Wednesday, December 30, 2009
If lettuce were my comfort food
I get cravings a lot, but not for healthy things--come on, who says, "Hey, ya know I’m feeling kind of blue I think I'll curl up on the couch with a huge bowl of cold lettuce, yeah, YEAh that will make me feel better!" No, no I am not one to cry in my diet coke, I like to cry in my filled mug of double cream hot chocolate with a candy cane stirrer, whip topping and a cherry on top! It would be great to be like "Man I would KILL for a veggie platter with fat free ranch dressing right now!" Or lament "Aghh, who ate all of the whole wheat cardboard bread, now all that's left for my sandwich is this disgusting wonder bread Texas toast, Geeez!" Nope, I love fatty, fried, sugar, chocolate, lardy, delicious foods with lots of butter, judge me if you must but you KNOW deep down you love all the good stuff too! So I thought perhaps I would get some of the cravings out of my system by indulging them, for instance, the other day I really really wanted some chocolate mint brownies. (you're thinking GARSH, she sure has a lot of weird cravings. Is she pregnant? No, she is not pregnant, SHE IS HUMAN) So I made me a batch of chocolate mint brownies, and sure enough I am sick to death of them. So if I go down the list of all of my naughty cravings, one by one, and eat each one until I am sick of it, then...THEN....oh dear...then I will be writing a blog about how my poor bones can no longer support the weight of my thunder hips. Perhaps I should develop a taste for lettuce after all.
See SNL Lettuce skit, I apreciate this
http://www.hulu.com/watch/1422/saturday-night-live-snl-digital-short-lettuce
See SNL Lettuce skit, I apreciate this
http://www.hulu.com/watch/1422/saturday-night-live-snl-digital-short-lettuce
In the cover of darkness
QUACK QUACK QUACK---was the lovely noise I woke up to this morning thanks to my husband’s new "asleep" ap on his I phone. It was A little bit jarring, but effective, who knew an electronic duck would help me get my butt in motion!! I decided 6 am is the best time, I have tried every other time of day and if it is not first thing in the morning--it is NEVER. Also I love the cool dark air, but mostly the darkness because then I don’t have to look people in the eye as I jingle all the way. I like to avoid the "hello" and "morning" 'cause there is only enough air in my lungs to focus on not dying. Do you ever see those ladies out running who look like they just came back from the glamour shots booth? No thanks, I’ve got my stained bright red pajama pants, a PTA shirt from my nephew’s school, a greasy pony, and the cover of darkness, take THAT Marathon Barbie!! But ouch, these new shoes hurt, my feet are so much more used to the flat, ripped FILA sandals from 8th grade--who knew that arch support could hurt!?

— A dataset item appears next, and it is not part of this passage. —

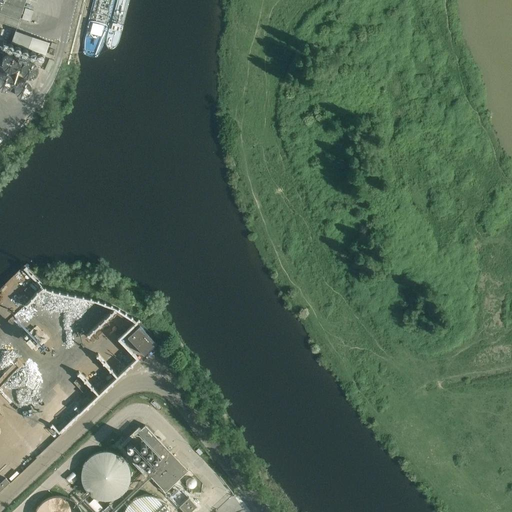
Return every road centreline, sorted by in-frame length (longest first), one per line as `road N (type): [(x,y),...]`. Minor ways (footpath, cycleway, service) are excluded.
road 1 (unclassified): [(0,500),(123,387),(139,382)]
road 2 (unclassified): [(251,511),(173,398),(161,385),(139,382)]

Tuesday, December 29, 2009
"Tattoo Goals" and The New Years Curse
You know how getting a tattoo of a significant other is a no no, a bad omen, a sure sign of doom--that's how I feel about new years resolutions, lots of good intentions but very little really happens. This is what I call the "Tattoo goal." I say to myself this is official, this is my goal that will be written in ink forever on the page dated January 1 of my journal to be revered as the first day of the rest of my goal achieving life! yikes. I have so many memories of reading in old journal entries the LONG lists of things that will make NEXT year better, usually it provides a good laugh instead of a reminder of the specific January first when my life changed. I really do want this time to be different, so I am starting this blog on December 29--without being TATTOOED on this January 1st.
I am hopeful for this next year and the years to because you will make the difference weather I start on July 4th or Columbus day. Knowing that I am not alone in this quest to be healthy gives me hope, so thanks! Ive got my new New Balance shoes and they are perfectly white. I hope to make them the most abused, used and tortured running shoes in my life--lets be honest they will be carrying my around at my current weight ahhhh.